Research Aims and Objectives
This research aims to bridge the knoledge gap by developing a better understanding of how to implement continuous improvement or Kaizen in organizations located outside of Japan. The findings should fulfil the needs of both academics and practising personnel in the available body of knowledge.

Kaizen, the Japanese system, is distinctly different from improvement systems that only aim to produce changes by offering monetary rewards (Japan Human Relations Association, 1997a; 1997b; Rapp and Eklund, 2002), or to achieve one-off dramatic innovations (Brunet and New, 2003; Herron, 2007; Herron and Braiden, 2007). The researches have identified three of the core characteristics of Kaizen:

• Kaizen involves all members of company, and aims to produce small and incremental changes over the long-term (Imai, 1986; Sheridan, 1997; Laraia et al., 1999; McNichols et al., 1999; Bateman and David, 2002);
• Kaizen consists of two important practices (QCCs and Teians) which are used to collect and implement all sizes of improvement ideas (Onglatco, 1985; Ghosh and Song, 1991; Tamura, 2006; Aoki, 2008; Liker and Hoseus, 2008; Marin- Garcia et al., 2008); and
• Kaizen must be based on the support of shop floor management tools, (Malaise, 1995; Handyside, 1997).

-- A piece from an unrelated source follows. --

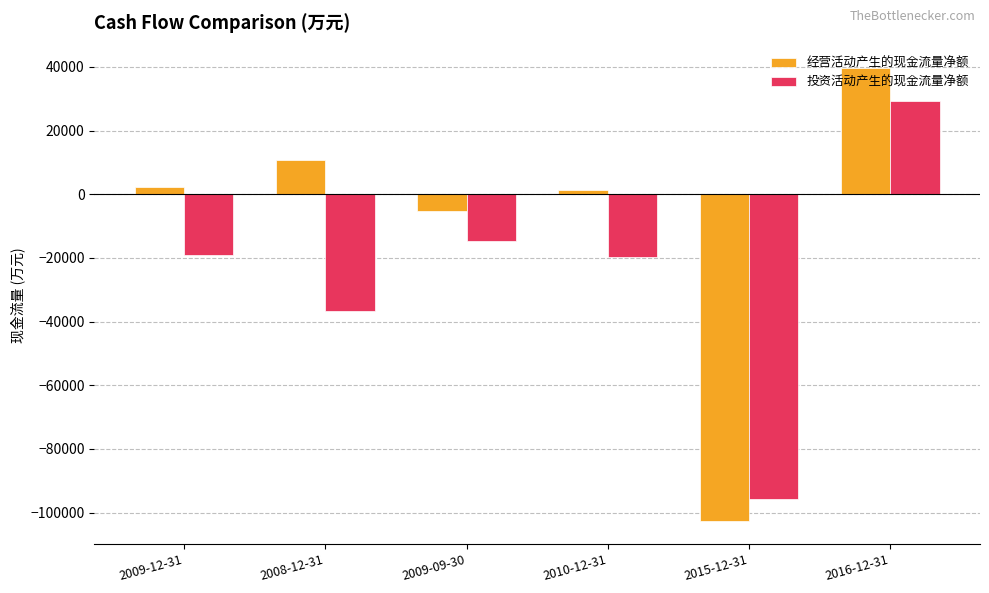

What is the total value across all series at 2009-09-30?

-20208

This study hypothesises that there is a strong correlation between the application of shop floor management tools and the performance of Kaizen, measured in terms of the number of improvement ideas collected, implemented and the rate of long-term implementation.

The primary objective of this study was to provide an insight into the implementation of the Japanese Kaizen – to increase the understanding of the relationship between shop floor management tools and the two improvement practices (QCCs and Teians) and their long-term outcomes. The objectives of this research were:

• To define the roles of QCCs and Teians in Kaizen;
• To describe the implementation of the building block shop floor management tools;
• To demonstrate the importance of shop floor management tools in supporting Kaizen;
• To explore the relationships between the Kaizen practices, shop floor management tools, and their long-term outcomes;

• To provide a better understanding of Kaizen implementation in companies located outside of Japan;
• To provide an empirically tested model for studying and managing the Kaizen practices.

Research Questions
The research was conducted to address the following questions:

1. What is the Japanese Kaizen? How does it differ from other improvement systems?
2. What are QCCs and Teians? How do these two practices differ from each other in collecting improvement ideas?
3. What is the relationship between these two Kaizen practices? Are they mutually inclusive and supportive of each other? If not, how do they impact on each other?
4. How can the practices of the Japanese Kaizen be adopted and implemented to sustain long-term continuous improvement?
5. What are the building block shop floor management tools? In what sequence should they be implemented?
6. In what ways are the shop floor management tools inter-dependent with the Kaizen practices? Can they be implemented independently of each other to support the Kaizen practices?
7. What is the relationship between these two Kaizen practices and their outcomes? How do these practices produce better outcome measures as well as sustaining long- term continuous improvement?

The outcome of these research questions were obtained by empirical research. Structural equation modelling was used to explore and investigate the relationships between the shop floor management tools, Kaizen and their associated outcomes.

Research Model and Hypotheses
On the basis of the three underlying characteristics of Kaizen (as described in Section 1.2), a theoretical model was developed to support the study. This model represents the relationships between shop floor management tools, improvement implementation and improvement outcomes (Figure 1.3).